Even if signed overflow is undefined behavior, binaries do have a definitive behavior. So we can check why using register makes the code faster.
Using an undefined behavior with no optimizations means that GCC can produce a completely different assembly even for small, apparently insignificant, modifications.
register is such insignificant modification since it's an historical micro-optimization that GCC doesn't honor anymore (apparently).
Quoting the GNU C Manual Reference:
20.10 auto and register
For historical reasons, you can write auto or register before a local variable
declaration. auto merely emphasizes that the variable isn’t static; it changes
nothing.
register suggests to the compiler storing this variable in a register. How-
ever, GNU C ignores this suggestion, since it can choose the best variables
to store in registers without any hints.
However, the two binaries differ exactly in the fact that count is held in a register (ebx specifically) vs a local variable (and in the fact that a frame pointer is created).

So register does indeed makes your code faster.
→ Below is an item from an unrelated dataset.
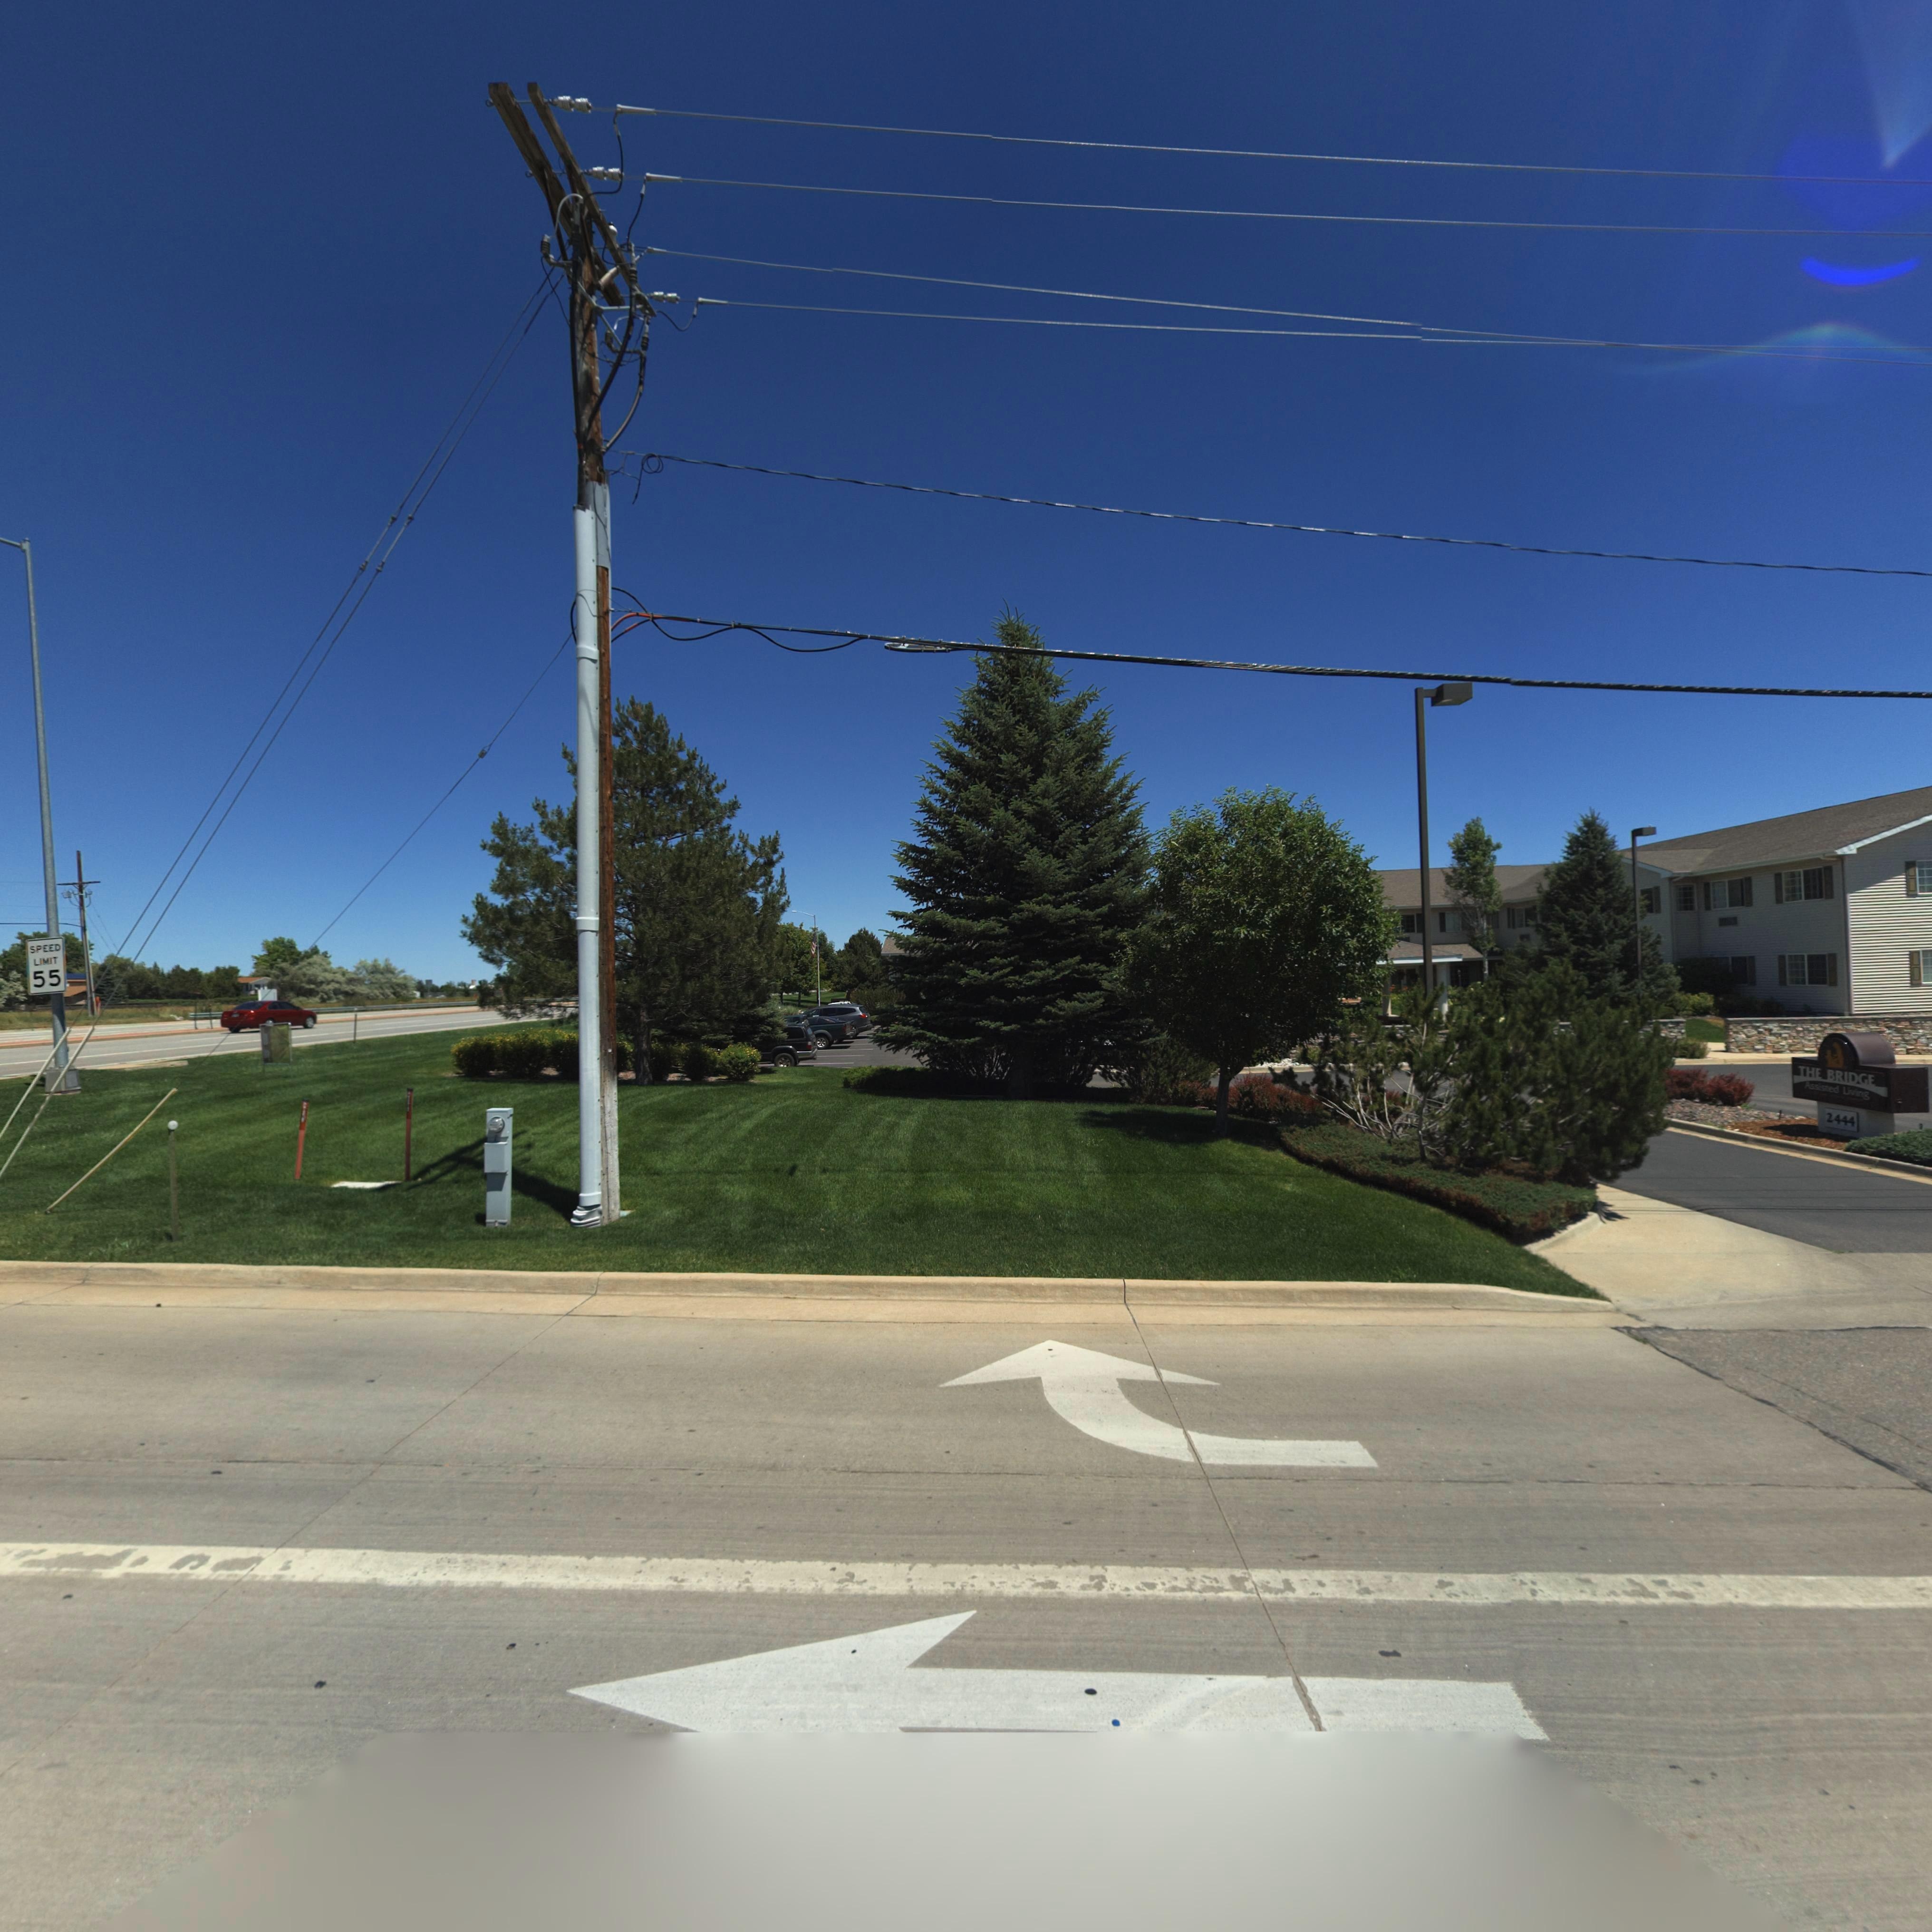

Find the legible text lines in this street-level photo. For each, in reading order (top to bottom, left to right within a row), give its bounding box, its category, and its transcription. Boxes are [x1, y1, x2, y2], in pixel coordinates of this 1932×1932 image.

You can see, on the left, that without it (at -O0 optimization level) GCC generated add [rbp+count], 1 (this is a 32-bit increment, IDA doesn't show that) while with the register modifier add ebx, 1 was generated.
The 5x slow-down seems to match the store-load forwarding latency.
Note however that GCC may move count to a register or in memory at its will (unless maybe with volatile), this can happen if you change int to unsigned int or to unsigned long long or if too many other local variables are in use or with any other compiler switch (like specific optimizations).
register had the desired effect in this simple code because there were no other constraints in place from the compiler analysis.
It's however interesting to see that GCC doesn't completely ignore it like Stallman claims in his manual.